E’ cambiato il lavoro materiale in redazione?

La nostra piccola redazione ha fatto ricorso al lavoro agile lasciando il solo direttore negli uffici redazionali. Una soluzione che prevediamo di confermare almeno fino al 31 dicembre, nella speranza che ci siano novità in grado di mutare la prospettiva che allo stato s’è delineata.


Quali conseguenze l’epidemia avrà sui loro giornali e sul futuro della stampa locale o di settore?

Il settore era già in crisi nerissima e le stesse misure che il presidente File ha avanzato al sottosegretario Martella ben evidenziano le necessità difensive rispetto a quel che resta dell’informazione locale. Apprezziamo, dal nostro punto di vista, soprattutto il riferimento di Roberto Paolo all’impossibilità per molte aziende di mantenere in piedi periodicità, tirature e distribuzioni pre-Covid. Ma sicuramente non si vedono nel panorama attuale modelli informativi che possano essere ritenuti validi dal punto di vista giornalistico e contestualmente sostenibili sotto il profilo economico.

Ha sentito vicinanza o lontananza delle istituzioni?


In tempi non sospetti abbiamo avanzato la richiesta di sottrarre definitivamente la gestione del contributo pubblico alla Presidenza del Consiglio e di affidarlo alla Presidenza della Repubblica.

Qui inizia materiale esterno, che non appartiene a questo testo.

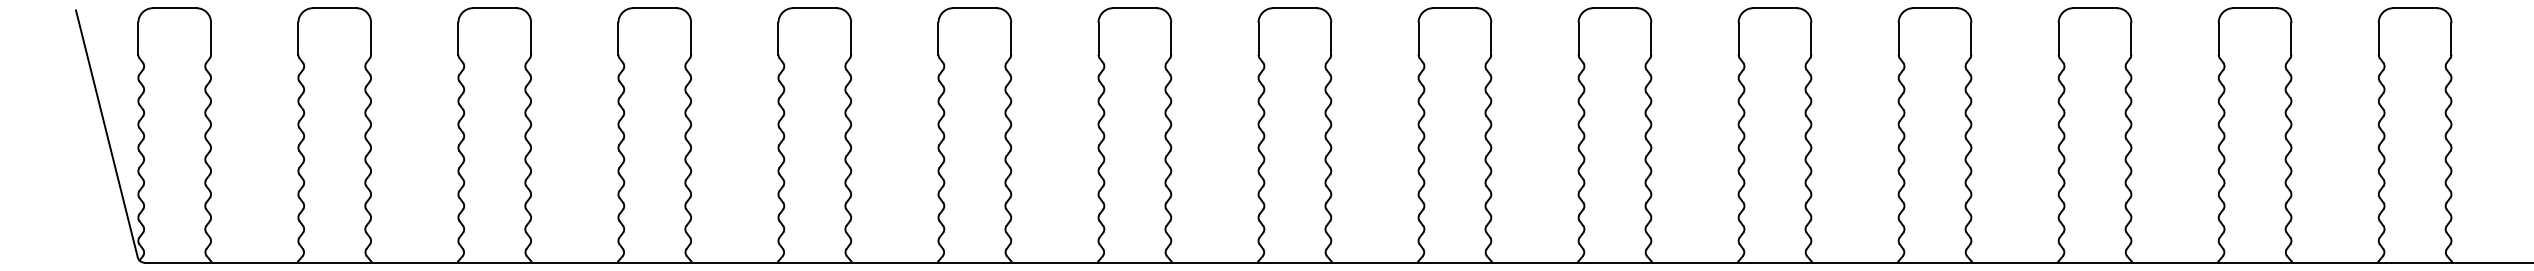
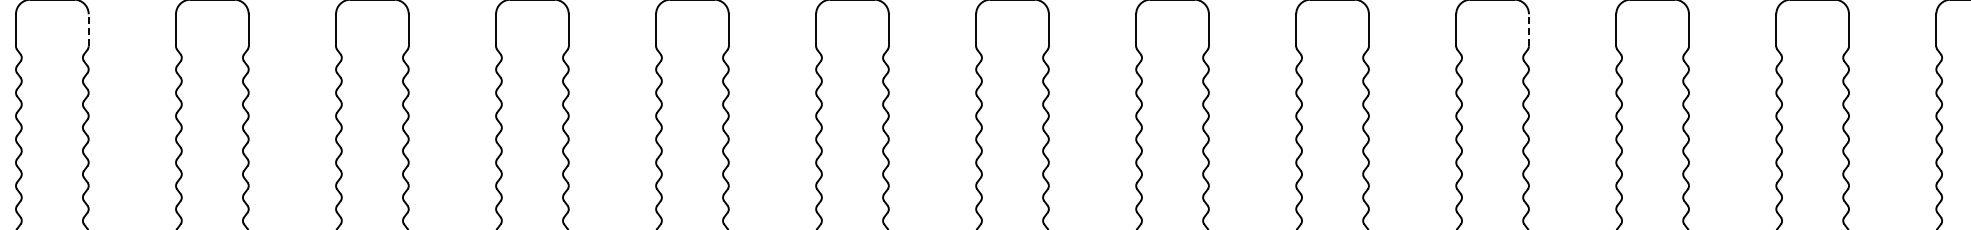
line: (371, 38) -> (89, 30), solid -> dashed
line: (1811, 38) -> (1529, 30), solid -> dashed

Se non si toglie alla politica la possibilità di sopprimere la libera informazione, resterà sempre il rischio che qualcuno prima o poi possa spegnere giornali e media o spingerli definitivamente al servizio dei potentati e delle lobby affaristiche. Il punto centrale a me è sempre parso questo. Il coinvolgimento dei lettori nel garantire linee editoriali coerenti e trasparenti deve essere poi un passaggio necessario – se non una vera e propria condizione -, affinché il denaro dei contribuenti possa essere concesso agli organi di informazione.


Come se ne esce?

L’uscita dalla crisi dipende soprattutto, se non essenzialmente, dai giornalisti. I Cinquestelle ci hanno solamente messo davanti allo specchio e ci hanno fatto avvertire quanto discredito circondi il mondo dell’informazione nell’opinione pubblica. La necessità è di reagire all’appiattimento generalizzato dei contenuti e dei temi. Tornare al servizio dei lettori, a criticare il Palazzo, a scavare nella realtà. Cose di cui spesso a noi operatori del settore piace riempire la bocca più che le pagine.